City Chapel NYC

Genesis 3/Matthew 13 + Uprooting The Lies | Fighting Lies - Jean Park

City Chapel NYC

Link For Slides

  • Lies are not always obvious falsehoods; often they’re subtle distortions that sound familiar and even reasonable. For Jean, one of the lies she has carried is: “I don’t belong, I’m not wanted.”

  • Genesis 3 shows the serpent’s strategy: he questions God’s Word, contradicts it, attacks God’s character, and offers an alternative authority. That same pattern is still at work today.

  • These lies disintegrate us—from ourselves (through shame), from others (through isolation), and from God (through mistrust). Guilt says, “I did something wrong.” Shame says, “I am something wrong.” Lies work like weeds—invasive, spreading, choking out life.

  • So how do we uproot them?
    1. Notice the disintegration – pay attention to patterns of withdrawal, defensiveness, or spiritual numbness.
    2. Identify the lie – what story is it telling you about your worth, your place, your future?
    3. Trace it back – often there’s a memory at the root.
    4. Forgive – yourself, others, even the people who planted it.
    5. Replace with truth – Scripture crowds out the lie with God’s reality.


  • In Matthew 4, Jesus shows us how to respond. When confronted with lies, He didn’t argue—He declared God’s Word. Scripture is our primary weapon, and identity truths must be planted before the attack comes.
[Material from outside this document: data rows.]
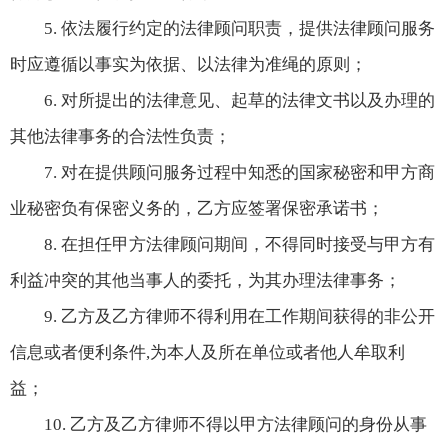
5. 依法履行约定的法律顾问职责，提供法律顾问服务
时应遵循以事实为依据、以法律为准绳的原则；
6. 对所提出的法律意见、起草的法律文书以及办理的
其他法律事务的合法性负责；
7. 对在提供顾问服务过程中知悉的国家秘密和甲方商
业秘密负有保密义务的，乙方应签署保密承诺书；
8. 在担任甲方法律顾问期间，不得同时接受与甲方有
利益冲突的其他当事人的委托，为其办理法律事务；
9. 乙方及乙方律师不得利用在工作期间获得的非公开
信息或者便利条件,为本人及所在单位或者他人牟取利
益；
10. 乙方及乙方律师不得以甲方法律顾问的身份从事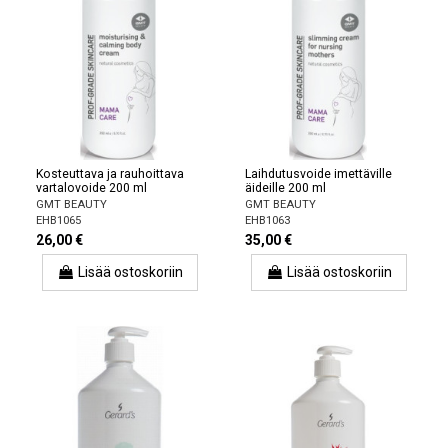
Kosteuttava ja rauhoittava
Laihdutusvoide imettäville
vartalovoide 200 ml
äideille 200 ml
GMT BEAUTY
GMT BEAUTY
EHB1065
EHB1063
26,00 €
35,00 €
Lisää ostoskoriin
Lisää ostoskoriin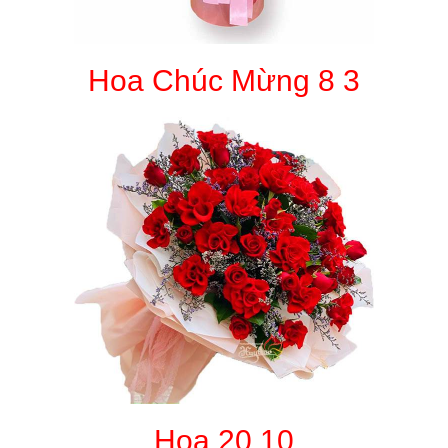
Hoa Chúc Mừng 8 3
Hoa 20 10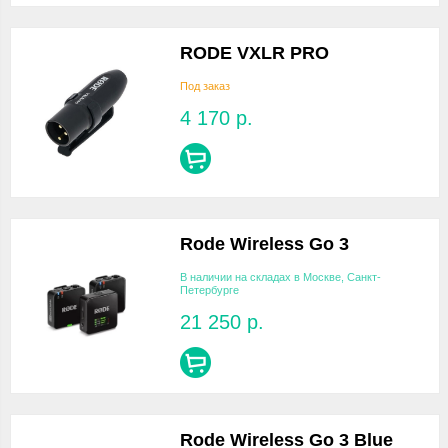
RODE VXLR PRO
Под заказ
4 170
р.
Rode Wireless Go 3
В наличии на складах в Москве, Санкт-
Петербурге
21 250
р.
Rode Wireless Go 3 Blue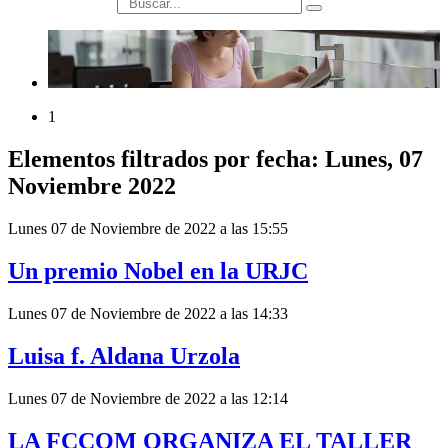
búsqueda
1
Elementos filtrados por fecha: Lunes, 07
Noviembre 2022
Lunes 07 de Noviembre de 2022 a las 15:55
Un premio Nobel en la URJC
Lunes 07 de Noviembre de 2022 a las 14:33
Luisa f. Aldana Urzola
Lunes 07 de Noviembre de 2022 a las 12:14
LA FCCOM ORGANIZA EL TALLER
  • From this passage we see that freedom comes as we: 1) notice and name the lies, 2) replace them with the truth of Scripture, and 3) trust God to redeem even the deepest lie into something beautiful for His purpose.

Pray

(Pray for truth to take root) Father, I confess the lies I’ve believed about myself—that  (name the lies). Thank You that in Christ those lies are uprooted and replaced with Your truth. Teach me to notice disintegration, to forgive, and to plant Your Word deep in my heart. Redeem what the enemy meant for harm, and turn it into something beautiful for Your glory. Amen.